HB 1190, a measure supported by AKC GR which penalizes the misrepresentation of a service or support animal, was enacted as Public Chapter 236 and becomes law on July 1, 2019.

Texas

SB 476 would permit businesses to allow patrons to bring dogs to their outdoor dining areas if they choose, so long as certain standards are met.  AKC GR supported this bill, which was signed by the governor.

Virginia

House Bill 1625 originally clarified laws regarding outdoor shelter laws, but was significantly amended in the Senate Agriculture Committee to include unreasonable tethering laws and a provision that will allow local governments to pass new, stricter laws on basic standards of animal care including food, water, exercise, and veterinary treatment.  A conference committee removed the problematic language and once again clarifies requirements for what constitutes “adequate shelter”.  The amended bill was signed by the governor on March 18 and will be enacted on July 1.

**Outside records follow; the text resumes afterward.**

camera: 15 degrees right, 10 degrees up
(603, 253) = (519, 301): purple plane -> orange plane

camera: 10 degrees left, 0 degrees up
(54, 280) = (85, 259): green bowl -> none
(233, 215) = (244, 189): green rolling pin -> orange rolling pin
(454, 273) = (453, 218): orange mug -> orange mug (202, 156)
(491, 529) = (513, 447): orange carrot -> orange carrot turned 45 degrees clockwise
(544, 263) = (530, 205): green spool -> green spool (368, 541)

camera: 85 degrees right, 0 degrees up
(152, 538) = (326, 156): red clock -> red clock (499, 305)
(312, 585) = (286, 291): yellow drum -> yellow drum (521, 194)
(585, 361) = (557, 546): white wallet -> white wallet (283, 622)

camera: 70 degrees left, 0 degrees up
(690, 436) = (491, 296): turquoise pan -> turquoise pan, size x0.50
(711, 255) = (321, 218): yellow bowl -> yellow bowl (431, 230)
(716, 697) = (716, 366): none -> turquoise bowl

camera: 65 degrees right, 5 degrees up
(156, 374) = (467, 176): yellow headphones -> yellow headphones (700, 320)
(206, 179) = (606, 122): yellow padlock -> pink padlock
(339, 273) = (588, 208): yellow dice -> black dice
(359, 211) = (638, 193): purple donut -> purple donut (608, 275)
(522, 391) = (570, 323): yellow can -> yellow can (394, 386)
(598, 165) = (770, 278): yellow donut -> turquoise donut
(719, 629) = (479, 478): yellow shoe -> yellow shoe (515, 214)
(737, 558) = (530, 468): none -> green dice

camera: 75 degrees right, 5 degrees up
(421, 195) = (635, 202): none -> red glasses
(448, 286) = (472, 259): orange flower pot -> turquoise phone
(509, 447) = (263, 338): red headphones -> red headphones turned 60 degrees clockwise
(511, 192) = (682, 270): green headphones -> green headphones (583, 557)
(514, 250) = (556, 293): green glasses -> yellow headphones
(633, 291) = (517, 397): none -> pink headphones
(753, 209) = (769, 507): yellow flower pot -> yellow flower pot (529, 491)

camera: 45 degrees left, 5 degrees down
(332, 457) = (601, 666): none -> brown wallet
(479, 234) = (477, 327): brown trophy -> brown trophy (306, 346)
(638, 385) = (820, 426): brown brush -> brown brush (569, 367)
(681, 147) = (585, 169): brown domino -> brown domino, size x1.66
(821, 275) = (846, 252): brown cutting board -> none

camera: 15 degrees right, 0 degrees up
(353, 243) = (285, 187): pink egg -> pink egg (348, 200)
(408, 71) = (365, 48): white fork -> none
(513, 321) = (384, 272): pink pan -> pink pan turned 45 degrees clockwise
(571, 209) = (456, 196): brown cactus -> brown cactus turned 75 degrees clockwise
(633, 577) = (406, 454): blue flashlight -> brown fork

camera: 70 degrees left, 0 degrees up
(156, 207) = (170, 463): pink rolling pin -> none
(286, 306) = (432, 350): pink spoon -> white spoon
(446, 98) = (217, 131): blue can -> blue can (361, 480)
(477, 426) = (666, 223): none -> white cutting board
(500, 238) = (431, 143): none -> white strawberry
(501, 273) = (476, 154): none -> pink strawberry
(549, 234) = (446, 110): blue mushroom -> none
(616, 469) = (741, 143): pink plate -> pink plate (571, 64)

Senate Bill 1025 sought to regulate tethering, and also allowed localities to pass their own, stricter laws regarding the care of animals.  At the request of the AKC, its state federation, and numerous clubs and sportsmen, the bill was amended to address the majority of concerns and passed.  The governor requested some problematic amendments, and the AKC and its federation communicated concerns to the General Assembly, who voted on April 3 to reject these changes.  Read more about this legislation.

Washington

HB 1026 will prohibit local jurisdictions from passing breed-specific laws unless certain exemptions exist, such as an exception for a dog that has passed the AKC Canine Good Citizen test or a similar training. AKC GR expressed support for this first step in prohibiting breed-specific laws in Washington. It passed the House and Senate and was signed into law by the governor. Read more about this legislation.

SB 5209 would have required all dogs and cats sold in retail businesses to have come from rescues, animal shelters or humane societies. AKC GR and other stakeholders expressed concerns with this measure.  The bill failed upon adjournment of the legislature.